Thanks everyone, Arsene your right. Regardless of what W is doing it shouldn’t change my game plan. It sounds like MrBond is providing you a lot of help. I am so sorry about your sitch. What an extremely difficult thing to deal with. Mrbond said there’s probably nothing you can do to keep D away from OM. I am sure he's probably right but what a bunch of bs, that would be so tough. Our kids mean everything to us and they’re already confused by the chaos there being subjected to. Then D is being introduced to the POS OM, just awful. I know I am probably not making you feel any better, I feel for ya. A lot of us are going through some MAJOR transitions right now. Stay strong and hang in there!

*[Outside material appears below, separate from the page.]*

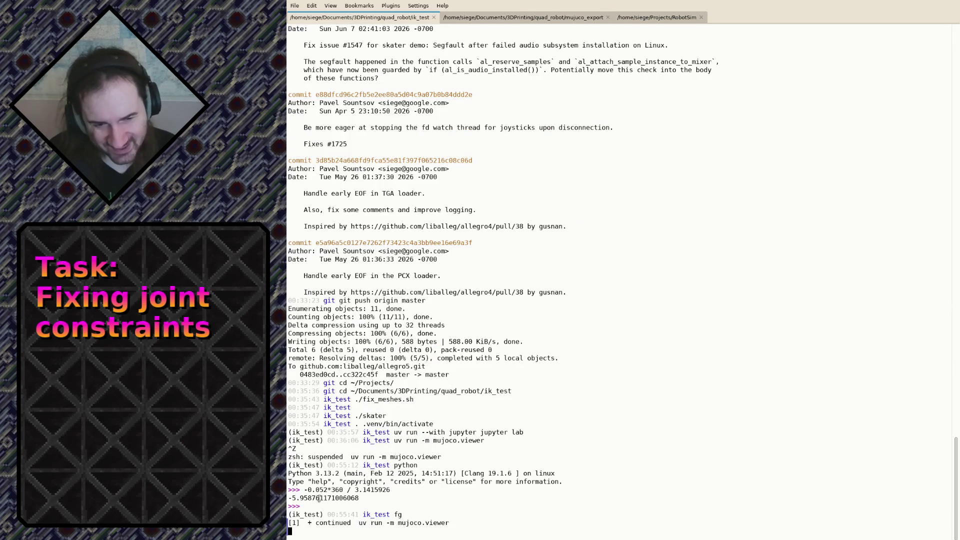
key(shift+Right)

I never knew what to expect on this journey. How could I know what to expect because I’ve never had to go through it before and hopefully I will NEVER have to go through it again. Maybe that’s why everyone always uses the term “have no expectations”. This is just pure brutality. On my drive to work I was thinking wow, W and I still really love one another. I just can’t believe I still love and care for W so much after all this pain I'am going through. I’ve always had a really good attitude about everything in life and I think it’s a great trait to have. I’ve gotta tell ya, this separation has tested my positive attitude like no other. But it won’t break me, no way!

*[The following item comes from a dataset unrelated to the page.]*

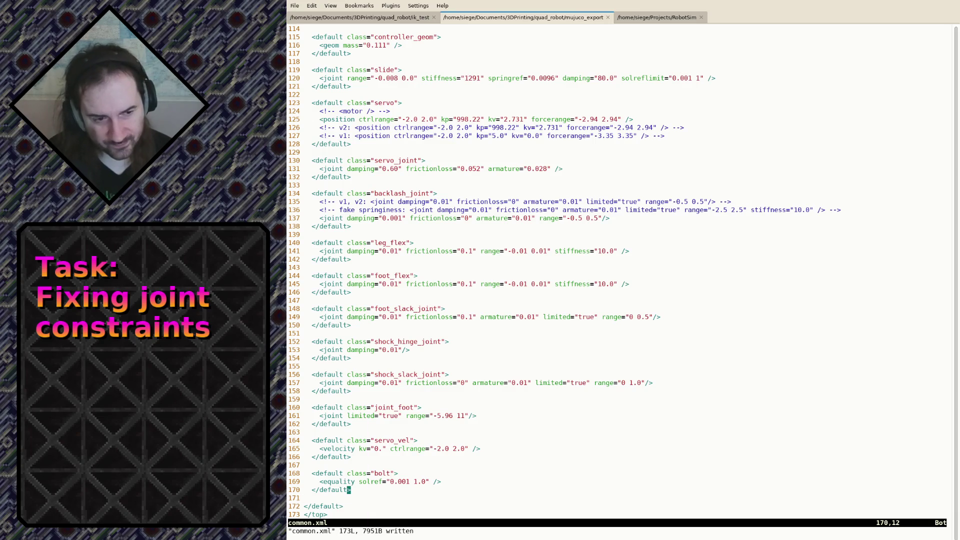
key(Up)
key(Up)
key(Up)
key(Up)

So many on this board stress the importance of getting out and doing things. Sometimes I just go home at the end of the day and TRY to relax by myself and that’s all fine and dandy every now and then but I know if I do that, I will be consumed by my sitch. Last night I went over to a friend’s house, it was like a mini party. There was about 7 or 8 of us there. Great BBQ and drinks, just great people. For the most part I completely forgot about my sitch, it was so nice. I need to remember to do stuff like that more often, it’s just so much healthier for me even though I was putting down some drinks, haa..what an oxymoron cool

We had a lot of fun and the only time I thought about my sitch is when W called me right after we finished dinner because she wanted me to talk to the kids. W started getting all bent out of shape again (what’ new). She’s always complaining how our kids don’t listen to her. They didn’t listen to her very well when we were together but now she doesn’t have me around to help discipline them. Recently W always wants to put the kids on the phone with me so I can tell them to behave well for her. If W really thinks that’s going to do a ton of good she’s fooling herself. I can do my best to help but if she doesn’t learn to be a nurturer AND a disciplinarian at the same time then nothing will change. I don’t bother conveying this to W because I don’t think it would do much good.